I want to run a simple dotnet core console app in a container interactively. I am not able to do that and the container simply starts and then exits immediately without fully running the program.
All that the console app has is the followng three statements.
Console.WriteLine("Hello World!");
var readText = Console.ReadLine(); // Wait for me to enter some text
Console.WriteLine(readText);
The last two lines make it interactive.
When I run the container, it prints the Hello World! But then it immediately exits, without waiting for me enter some text. Why? what am I missing?
I was able to run a dotnet core web app in the container in a similar manner, and I am able to map the ports outside and within the container to successfully browse the web app. But when it comes to console app, I am stumped.
I guess there could be something very simple that I am missing. Driving me nuts
The steps to reproduce as described below.
- Launch Vs2019 and create a new .net core console project.
- Add a couple of statements to make it interactive.
- Add Docker support to the created project. Right click the project, Add -> select Container Orchestrator Support
- Now visual studio creates a set of files and changes the csproj file as well.
- In a powershell navigate to folder having the solution file. Run the command "docker-compose up"
- Once the images are built, and containers are up and running, we can see start to see the problem.

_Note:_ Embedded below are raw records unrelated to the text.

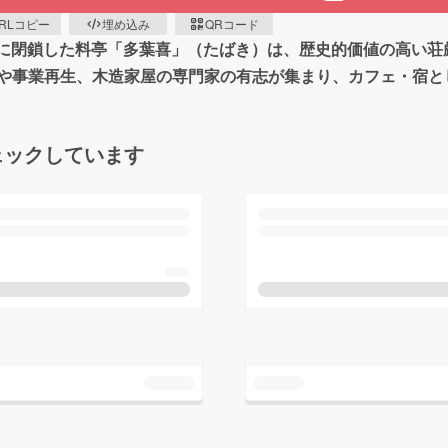
RLコピー
埋め込み
QRコード
0年に閉鎖した料亭「多葉喜」（たばき）は、歴史的価値の高い
や事業再生、木造家屋の専門家の有志が集まり、カフェ・宿と
ェックしています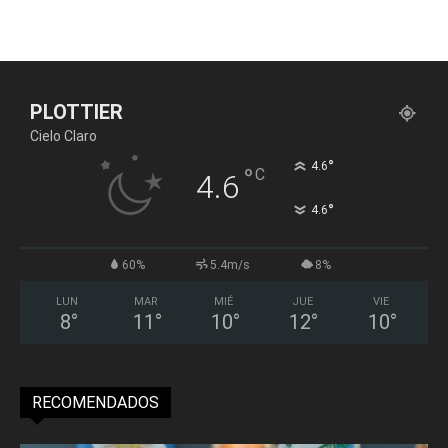
PLOTTIER
Cielo Claro
°
4.6
°
C
4.6
°
4.6
60%
5.4m/s
8%
LUN
MAR
MIÉ
JUE
VIE
8
°
11
°
10
°
12
°
10
°
RECOMENDADOS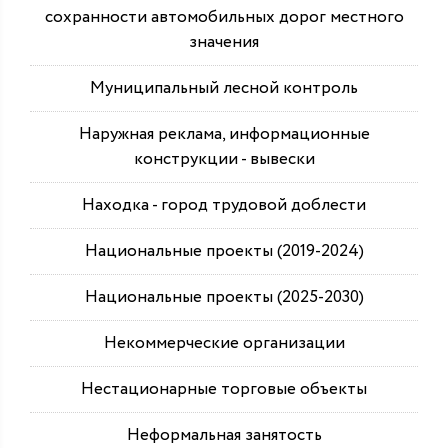
сохранности автомобильных дорог местного
значения
Муниципальный лесной контроль
Наружная реклама, информационные
конструкции - вывески
Находка - город трудовой доблести
Национальные проекты (2019-2024)
Национальные проекты (2025-2030)
Некоммерческие организации
Нестационарные торговые объекты
Неформальная занятость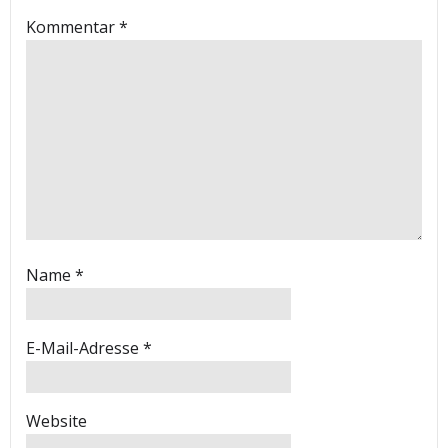
Kommentar
*
Name
*
E-Mail-Adresse
*
Website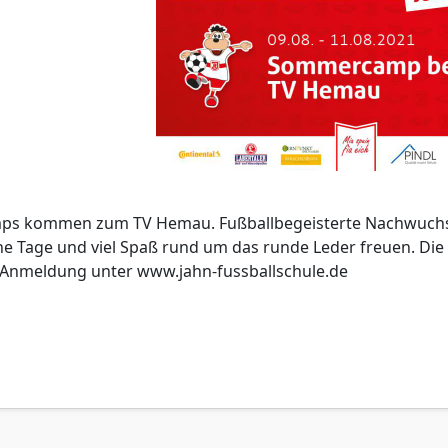
mps kommen zum TV Hemau. Fußballbegeisterte Nachwuchsk
e Tage und viel Spaß rund um das runde Leder freuen. Die 
d Anmeldung unter www.jahn-fussballschule.de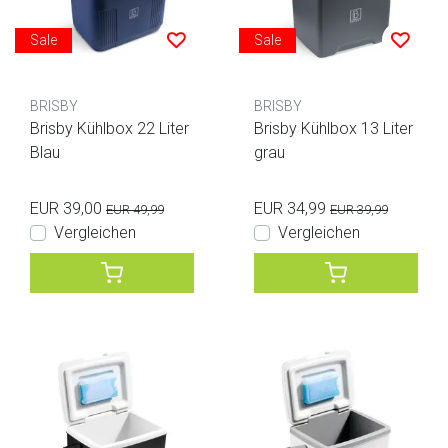
Sale
Sale
BRISBY
BRISBY
Brisby Kühlbox 22 Liter
Brisby Kühlbox 13 Liter
Blau
grau
EUR 39,00
EUR 34,99
EUR 49,99
EUR 39,99
Vergleichen
Vergleichen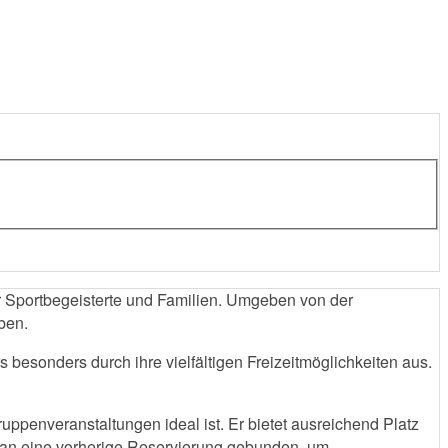
ür Sportbegeisterte und Familien. Umgeben von der
eben.
besonders durch ihre vielfältigen Freizeitmöglichkeiten aus.
ruppenveranstaltungen ideal ist. Er bietet ausreichend Platz
el an eine vorherige Reservierung gebunden, um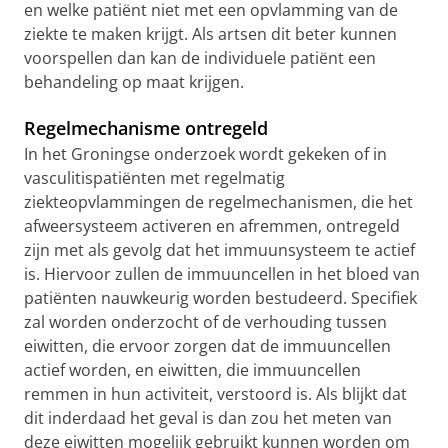
en welke patiënt niet met een opvlamming van de
ziekte te maken krijgt. Als artsen dit beter kunnen
voorspellen dan kan de individuele patiënt een
behandeling op maat krijgen.
Regelmechanisme ontregeld
In het Groningse onderzoek wordt gekeken of in
vasculitispatiënten met regelmatig
ziekteopvlammingen de regelmechanismen, die het
afweersysteem activeren en afremmen, ontregeld
zijn met als gevolg dat het immuunsysteem te actief
is. Hiervoor zullen de immuuncellen in het bloed van
patiënten nauwkeurig worden bestudeerd. Specifiek
zal worden onderzocht of de verhouding tussen
eiwitten, die ervoor zorgen dat de immuuncellen
actief worden, en eiwitten, die immuuncellen
remmen in hun activiteit, verstoord is. Als blijkt dat
dit inderdaad het geval is dan zou het meten van
deze eiwitten mogelijk gebruikt kunnen worden om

- We can see here Hello-World!. But it does not wait for me to type something. Type docker ps -a and see a container that is exited. When I try to start that using docker start -i or docker start -a, the container starts but exits immediately. What should I do to make the container run so that i can type something for my app running in it read? You can see in the docker desktop as well. Even if I start them(using the start button available with the docker desktop UI against each container), it simply stops again.
- I had run web apps in containers. With proper port mapping, a web app running inside of a container can be accessed from outside. I had created a dotnet core web app in similar lines described above, modified the docker-compose file to include port mapping(shown below) and when I do docker-compose up, the app is up and running. But with a console app, the container simply exits.